Task to complete:
Return the data below in full and exactly, except that the pictures are dropped.

(Stored data)
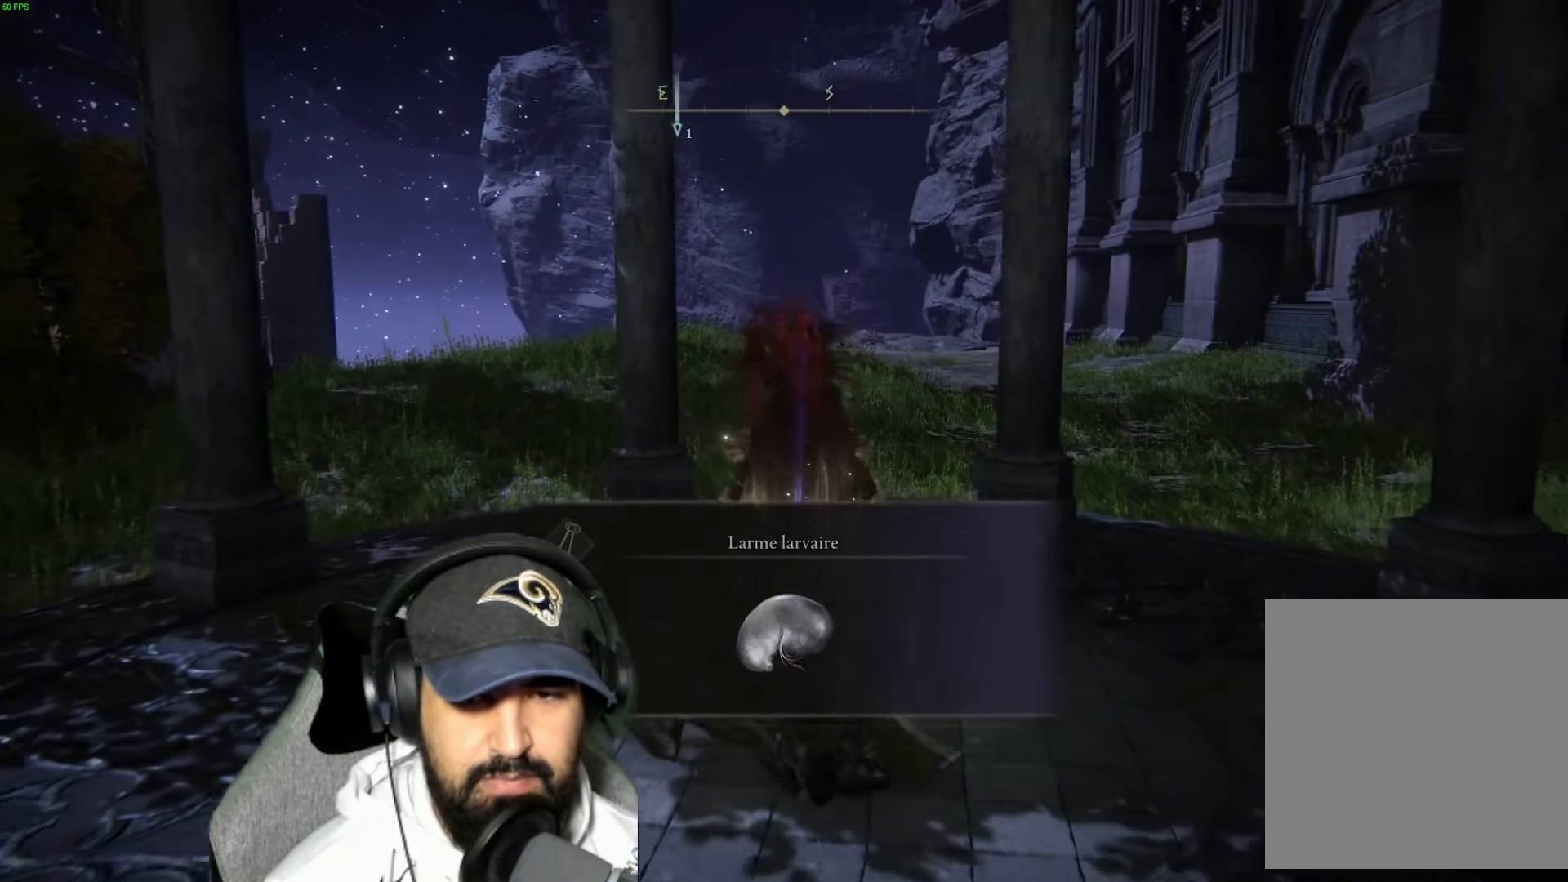
{"buttons": ["Y"], "left_stick": "up", "right_stick": "center", "events": [[16, "Y", "up"], [366, "Y", "down"], [433, "left_stick", "up"]]}
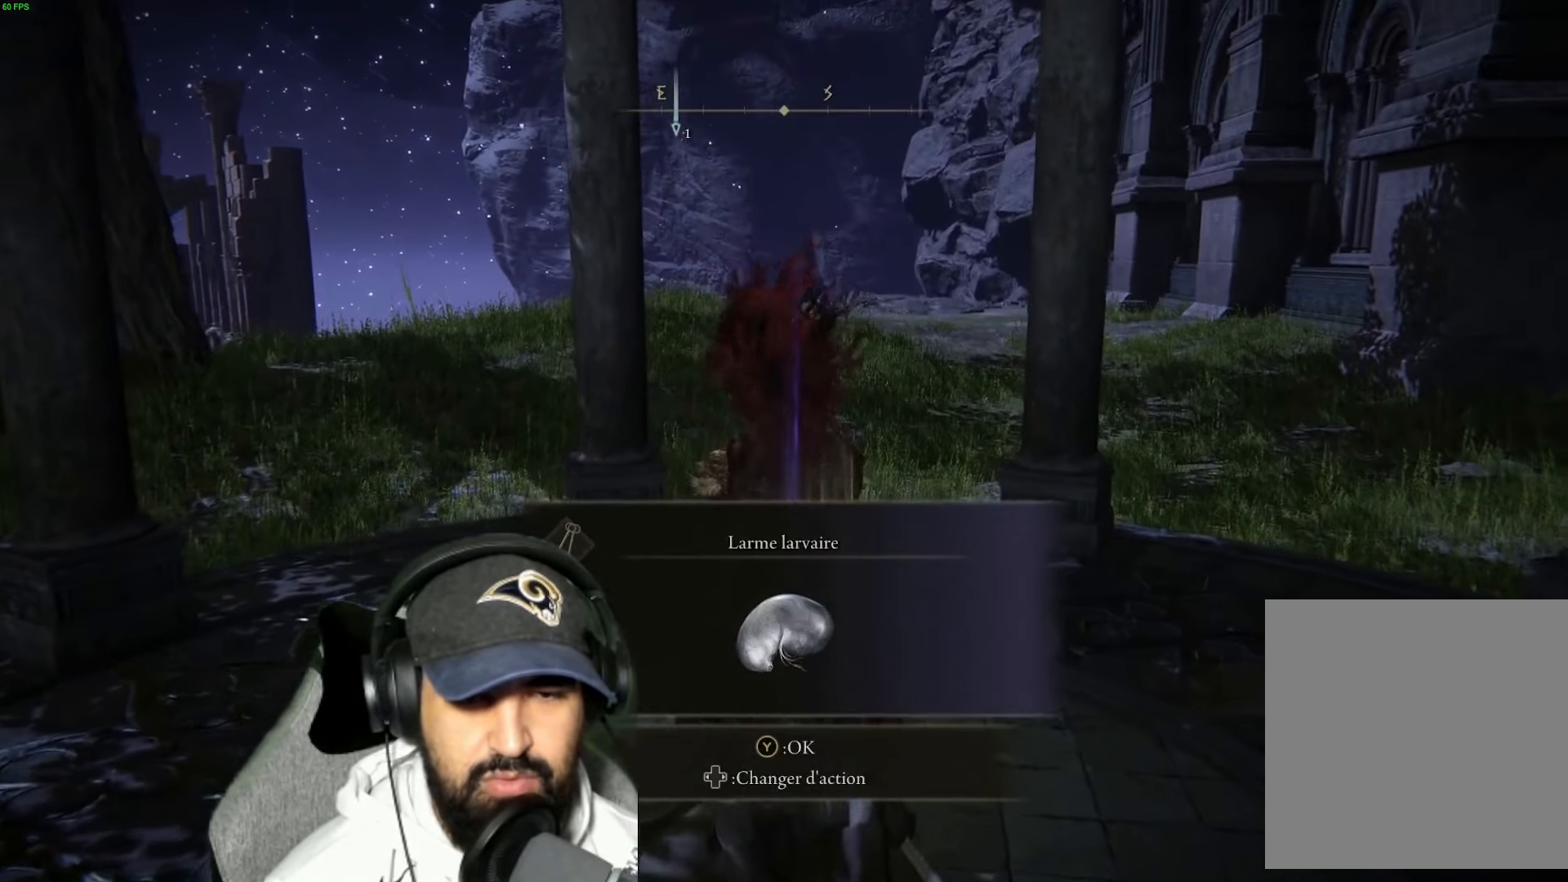
{"buttons": [], "left_stick": "up-left", "right_stick": "right", "events": [[16, "Y", "up"], [250, "right_stick", "right"], [466, "left_stick", "up-left"]]}
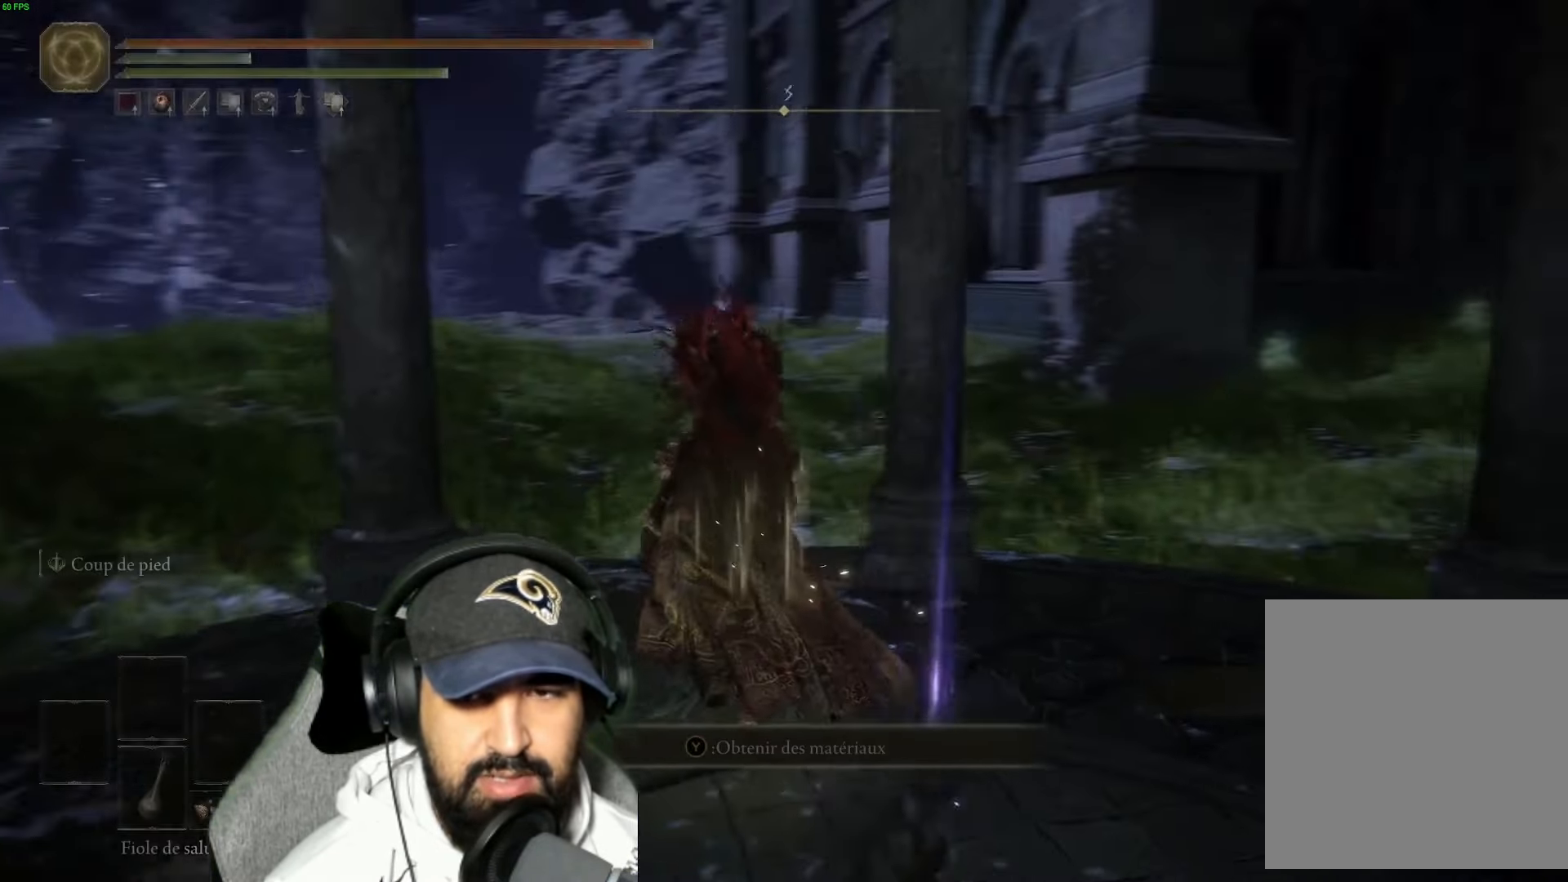
{"buttons": ["B"], "left_stick": "up-left", "right_stick": "center", "events": [[233, "right_stick", "center"], [383, "B", "down"]]}
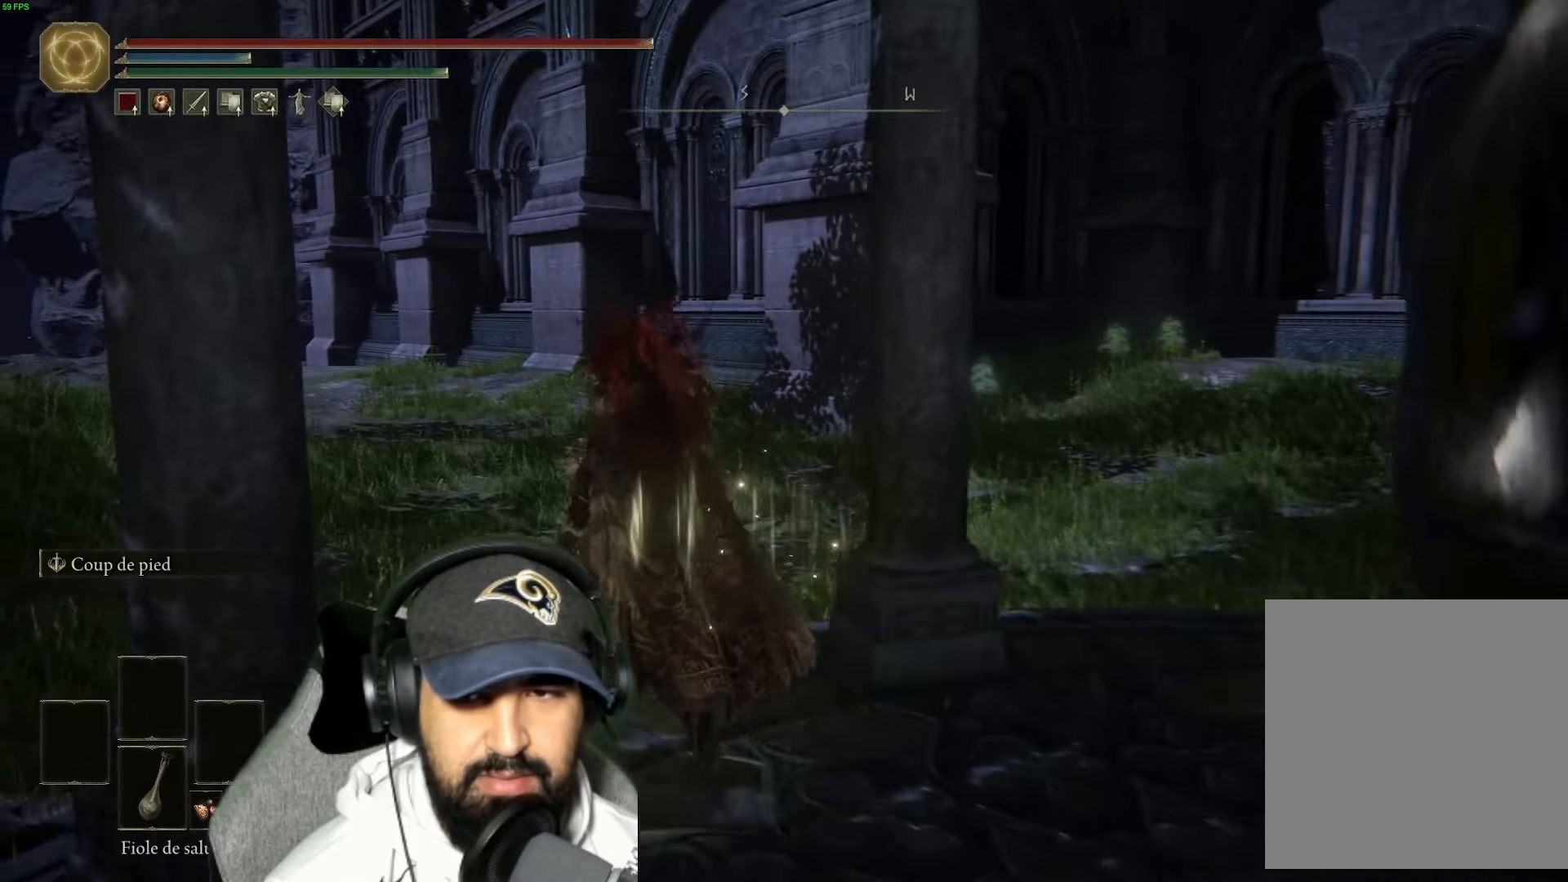
{"buttons": ["B"], "left_stick": "up-right", "right_stick": "center", "events": [[83, "left_stick", "up"], [233, "left_stick", "up-right"]]}
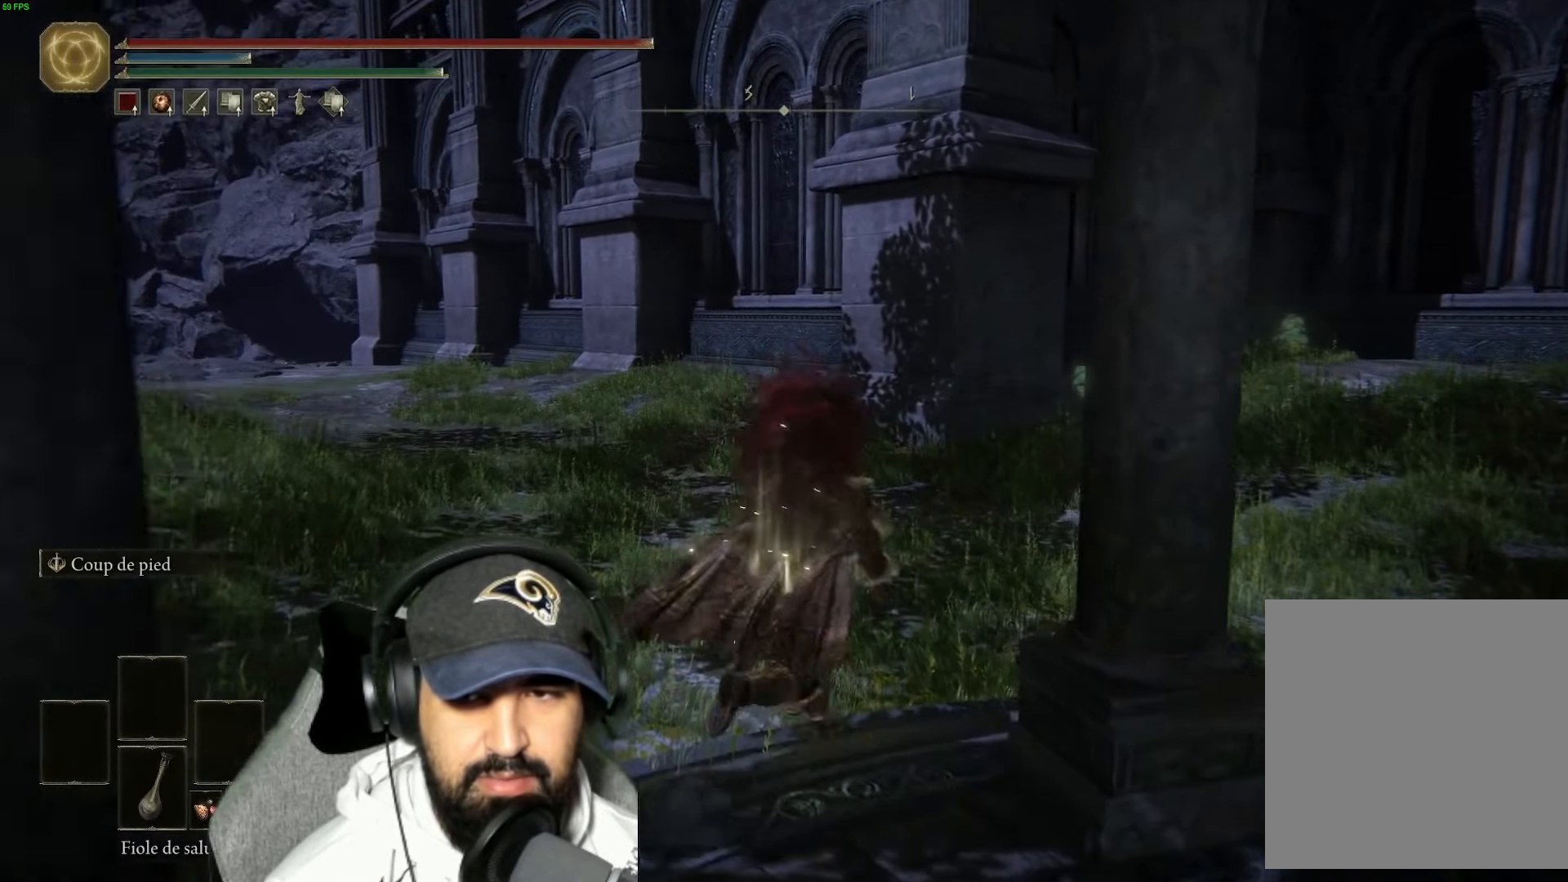
{"buttons": [], "left_stick": "up", "right_stick": "center", "events": [[150, "B", "up"], [317, "left_stick", "up"]]}
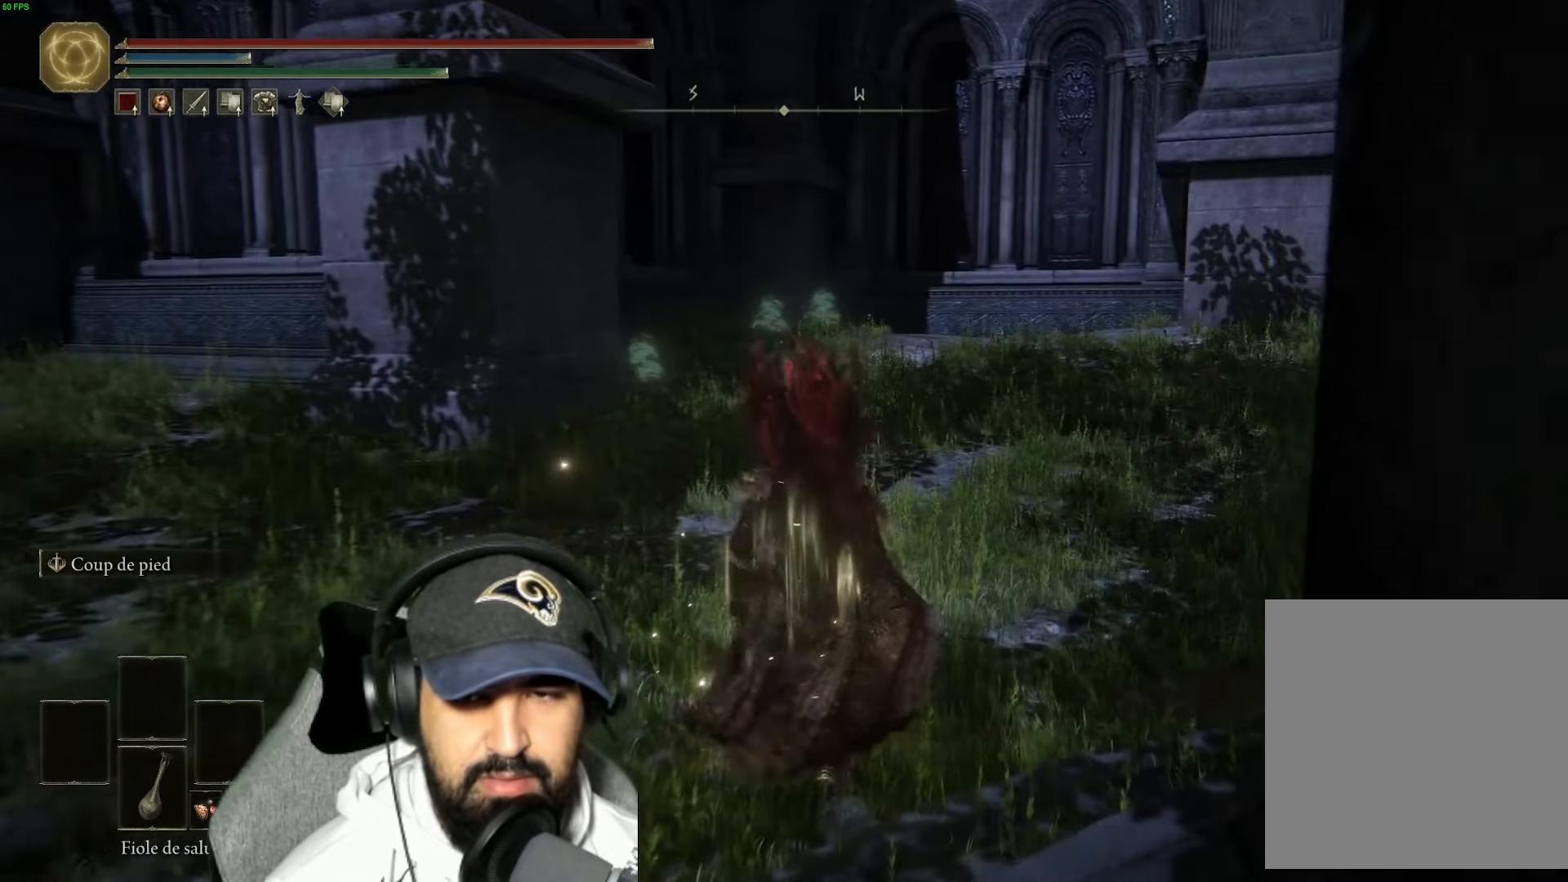
{"buttons": ["B"], "left_stick": "up", "right_stick": "center", "events": [[117, "B", "down"]]}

Your response:
{"buttons": ["Y"], "left_stick": "up", "right_stick": "center", "events": [[16, "Y", "up"], [366, "Y", "down"], [433, "left_stick", "up"]]}
{"buttons": [], "left_stick": "up-left", "right_stick": "right", "events": [[16, "Y", "up"], [250, "right_stick", "right"], [466, "left_stick", "up-left"]]}
{"buttons": ["B"], "left_stick": "up-left", "right_stick": "center", "events": [[233, "right_stick", "center"], [383, "B", "down"]]}
{"buttons": ["B"], "left_stick": "up-right", "right_stick": "center", "events": [[83, "left_stick", "up"], [233, "left_stick", "up-right"]]}
{"buttons": [], "left_stick": "up", "right_stick": "center", "events": [[150, "B", "up"], [317, "left_stick", "up"]]}
{"buttons": ["B"], "left_stick": "up", "right_stick": "center", "events": [[117, "B", "down"]]}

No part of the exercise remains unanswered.